I have no doubt that the remaining cause of the low marriage rate is that many men dislike intellectual women, -- whether because such women are really disagreeable or because men's taste is at fault, I shall not try to determine. And even among those who like them as friends, many feel as the young man did who made this confession:

"I never expected to marry the sort of girl I did. You know I always believed in intellectual equality and all that, and had good friendships with the college girls. But you see, you girls hadn't any illusions about us. After you had seen us hanging at the board on problems you could work, and had taken the same degrees yourselves, you couldn't imagine us wonders just because we had gone through college; and when I met a dear little girl that thought I knew everything -- why, it just keeled me right over; it was a feeling I had no idea of."

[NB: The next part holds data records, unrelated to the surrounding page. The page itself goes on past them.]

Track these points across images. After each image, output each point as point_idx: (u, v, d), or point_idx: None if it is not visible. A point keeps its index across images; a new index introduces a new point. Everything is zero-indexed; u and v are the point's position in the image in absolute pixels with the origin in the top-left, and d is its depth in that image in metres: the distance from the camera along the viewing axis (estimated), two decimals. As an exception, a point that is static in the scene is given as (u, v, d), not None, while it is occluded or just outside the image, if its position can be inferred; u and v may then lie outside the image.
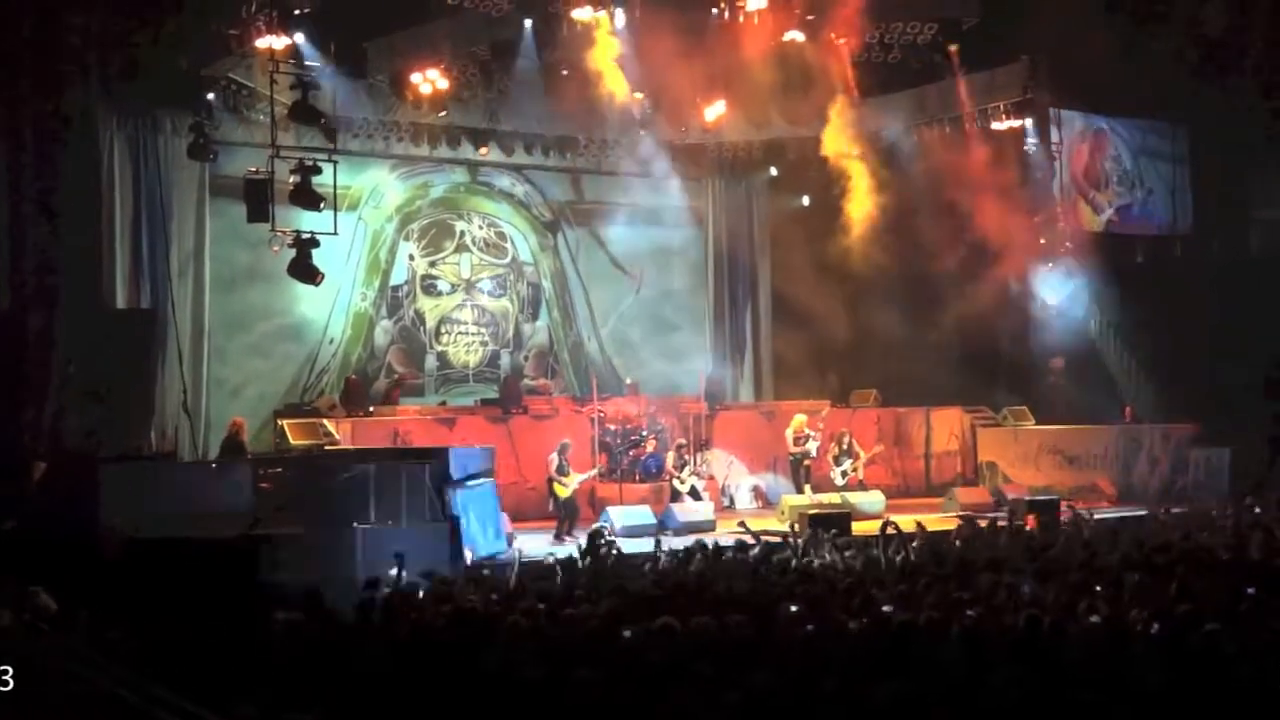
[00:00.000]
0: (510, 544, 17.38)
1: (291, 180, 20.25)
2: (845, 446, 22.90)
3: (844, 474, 22.67)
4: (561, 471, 19.93)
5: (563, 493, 19.83)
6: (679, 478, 21.30)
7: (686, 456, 21.80)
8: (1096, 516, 17.95)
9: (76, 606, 10.22)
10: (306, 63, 19.97)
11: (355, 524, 14.71)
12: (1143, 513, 19.35)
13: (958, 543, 14.76)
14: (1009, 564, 11.51)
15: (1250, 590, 9.90)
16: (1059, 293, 25.40)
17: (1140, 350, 26.54)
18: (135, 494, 14.77)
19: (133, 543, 13.09)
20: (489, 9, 20.04)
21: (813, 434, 22.44)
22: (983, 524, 16.34)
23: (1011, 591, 10.21)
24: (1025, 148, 24.55)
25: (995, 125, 24.11)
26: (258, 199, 20.33)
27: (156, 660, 8.39)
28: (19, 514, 14.33)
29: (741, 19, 20.94)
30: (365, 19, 20.34)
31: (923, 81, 24.11)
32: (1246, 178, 26.36)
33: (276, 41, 19.48)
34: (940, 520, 18.48)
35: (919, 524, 16.25)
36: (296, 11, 19.18)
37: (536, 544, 17.56)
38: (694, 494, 21.22)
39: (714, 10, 20.86)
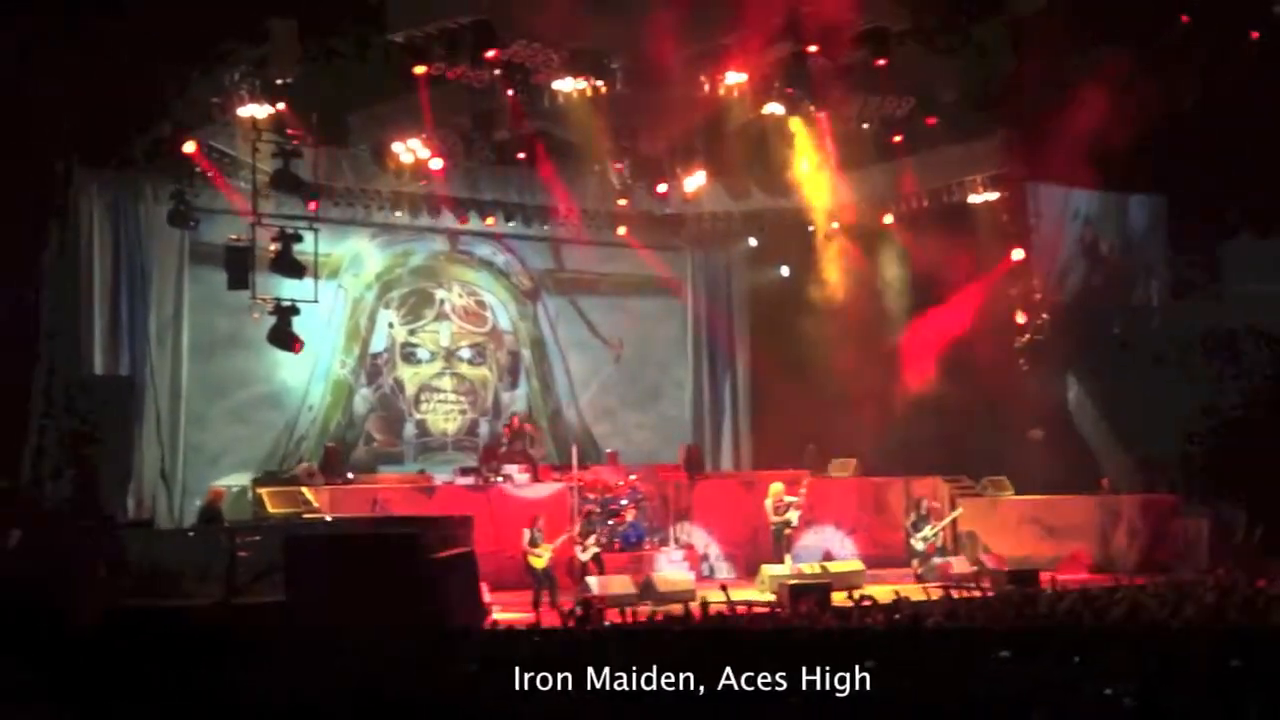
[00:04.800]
0: (488, 613, 17.24)
1: (273, 248, 20.33)
2: (924, 512, 22.97)
3: (924, 540, 22.69)
4: (534, 544, 19.79)
5: (538, 564, 19.71)
6: (582, 545, 20.55)
7: (595, 521, 21.40)
8: (1076, 588, 17.89)
9: (50, 676, 10.12)
10: (288, 131, 20.12)
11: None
12: (1122, 584, 19.32)
13: (937, 614, 14.69)
14: (989, 635, 11.46)
15: (1235, 662, 9.87)
16: None
17: (1117, 421, 26.62)
18: (111, 561, 14.67)
19: (109, 611, 12.99)
20: (470, 80, 20.15)
21: (794, 502, 22.41)
22: (963, 595, 16.27)
23: (993, 664, 10.16)
24: (1001, 221, 24.71)
25: (972, 198, 24.29)
26: (238, 266, 20.43)
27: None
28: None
29: (722, 91, 21.08)
30: (348, 89, 20.45)
31: (900, 154, 24.28)
32: (1223, 251, 26.58)
33: (259, 110, 19.59)
34: (919, 591, 18.40)
35: (897, 594, 16.20)
36: (279, 81, 19.29)
37: (514, 612, 17.44)
38: (597, 562, 20.78)
39: (694, 83, 20.99)
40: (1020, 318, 25.17)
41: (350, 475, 22.86)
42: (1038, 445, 25.89)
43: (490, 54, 19.25)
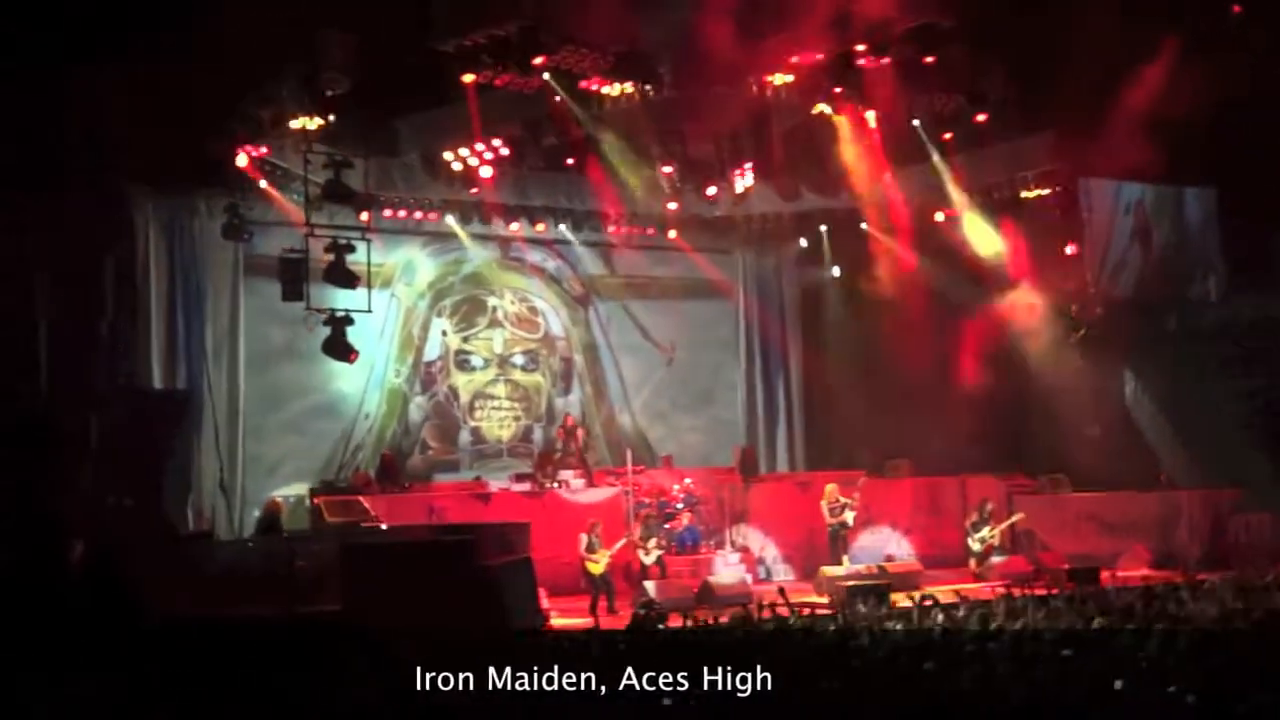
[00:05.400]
0: (547, 619, 17.30)
1: (326, 258, 20.48)
2: (985, 514, 22.85)
3: (981, 540, 22.60)
4: (591, 549, 19.81)
5: (595, 569, 19.74)
6: (644, 548, 20.79)
7: (655, 525, 21.43)
8: (1136, 585, 17.72)
9: (113, 685, 10.23)
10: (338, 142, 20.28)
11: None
12: (1183, 580, 19.11)
13: (998, 612, 14.60)
14: (1050, 633, 11.38)
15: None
16: None
17: (1175, 415, 26.35)
18: (173, 573, 14.82)
19: (170, 621, 13.11)
20: (518, 86, 20.20)
21: (849, 503, 22.34)
22: (1022, 593, 16.16)
23: (1054, 662, 10.09)
24: (1054, 216, 24.56)
25: (1023, 195, 24.16)
26: (293, 278, 20.58)
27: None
28: (58, 593, 14.39)
29: (770, 93, 21.04)
30: (397, 99, 20.57)
31: (951, 152, 24.16)
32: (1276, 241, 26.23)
33: (309, 122, 19.74)
34: (979, 590, 18.31)
35: (958, 593, 16.10)
36: (329, 92, 19.42)
37: (573, 618, 17.49)
38: (660, 565, 20.83)
39: (741, 84, 20.96)
40: (1075, 312, 25.00)
41: (406, 484, 22.99)
42: (1095, 441, 25.69)
43: (538, 60, 19.31)
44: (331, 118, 19.87)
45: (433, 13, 18.90)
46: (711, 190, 24.86)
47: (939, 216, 25.53)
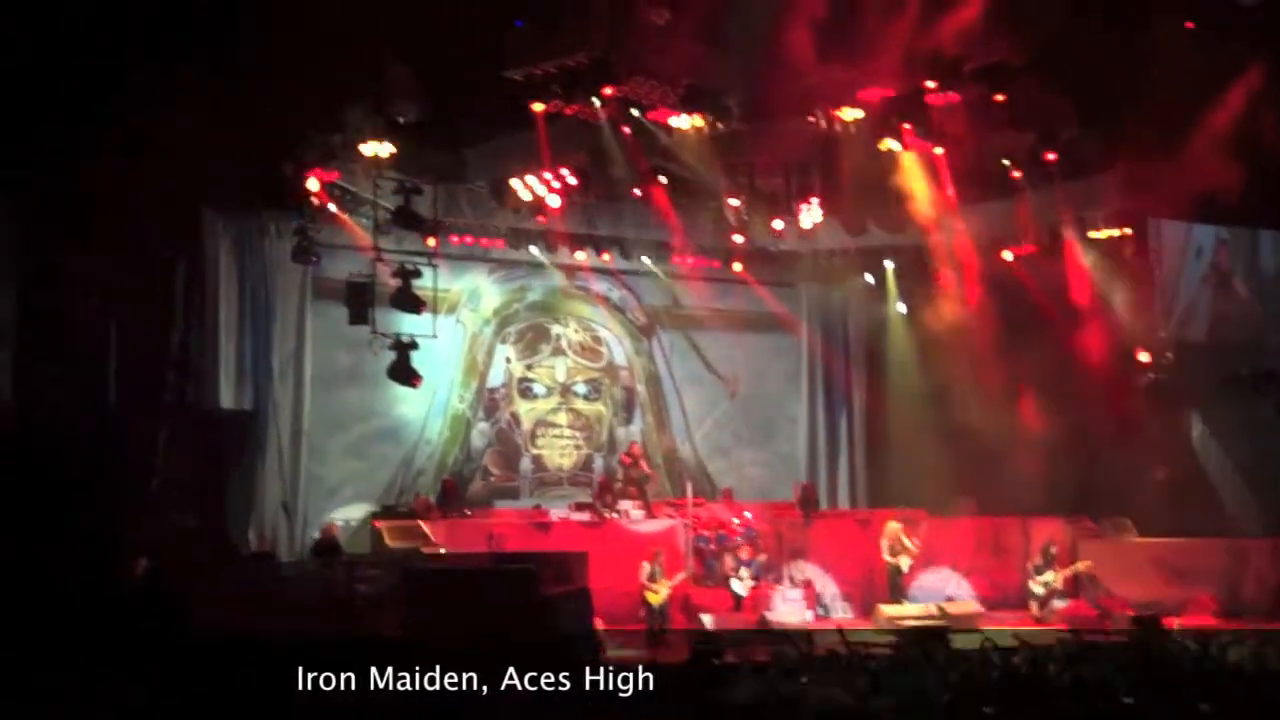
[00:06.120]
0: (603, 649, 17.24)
1: (392, 283, 20.63)
2: (1050, 557, 22.61)
3: (1044, 584, 22.37)
4: (653, 579, 19.81)
5: (655, 600, 19.72)
6: (738, 577, 21.04)
7: (750, 557, 21.52)
8: (1201, 633, 17.42)
9: (170, 701, 10.29)
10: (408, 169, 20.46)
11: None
12: (1250, 629, 18.80)
13: (1060, 659, 14.40)
14: (1114, 682, 11.21)
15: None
16: None
17: (1244, 462, 25.96)
18: (234, 592, 14.91)
19: (230, 640, 13.17)
20: (587, 116, 20.29)
21: (908, 545, 22.19)
22: (1085, 638, 15.94)
23: (1116, 710, 9.94)
24: (1124, 257, 24.32)
25: (1093, 234, 23.95)
26: (359, 302, 20.77)
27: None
28: (119, 609, 14.50)
29: (838, 127, 21.01)
30: (466, 127, 20.71)
31: (1019, 190, 24.00)
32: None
33: (380, 148, 19.90)
34: (1041, 634, 18.08)
35: (1019, 638, 15.89)
36: (399, 120, 19.58)
37: (628, 649, 17.43)
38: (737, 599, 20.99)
39: (810, 119, 20.95)
40: (1144, 356, 24.71)
41: (467, 510, 23.04)
42: (1161, 485, 25.33)
43: (608, 91, 19.38)
44: (402, 144, 20.03)
45: (504, 42, 19.03)
46: (778, 224, 24.82)
47: (1007, 255, 25.34)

And the college woman answered:

"I will betray something to you. Lots of us are just as unreformed as you: we want just as much to look up to our husbands as you want to be looked up to. Only, of course, the more we know, the harder it is to find somebody to meet the want. Probably the equal marriage is really the ideal one, and everybody will come to prefer it some day. But personally, I like men to be superior to me: only I'll tell you what I don't like in them: the wish to keep ahead of us by holding us back, like spoiled children that want to be given the game, and then admired for their skill. If men would encourage us to do our very best, and then do still better themselves, it ought to be good for civilization."

I am not here discussing the significance, but only the facts, of celibacy among college women: it does not seem to me, however, as important a social phenomenon as some have considered. It may be a temporary one, a small sign among others of a movement toward higher standards of marriage and parenthood. If not, it is not a matter for regret that the unmarried women of the country should be largely of a class that can be more contented and useful in single life than others might. And in any case, we need not doubt that all good knowledge is safe in the long run for all men and women.

Milicent Washburn Shinn.


[1] A writer in the "Nation," commenting on some similar figures published by me several years ago, points out that the graduates of the women's colleges are in fact somewhat younger than those of the co-educational colleges for the same period of years, because the classes have increased more rapidly in numbers in the women's colleges. I have taken pains to make the somewhat tedious calculation necessary, and find that the co-educational graduates do in fact average .7 of a year older, and that an allowance for this would make the co-educational marriage rate exceed that for the separate system by 5 per cent., instead of 6.9, as above.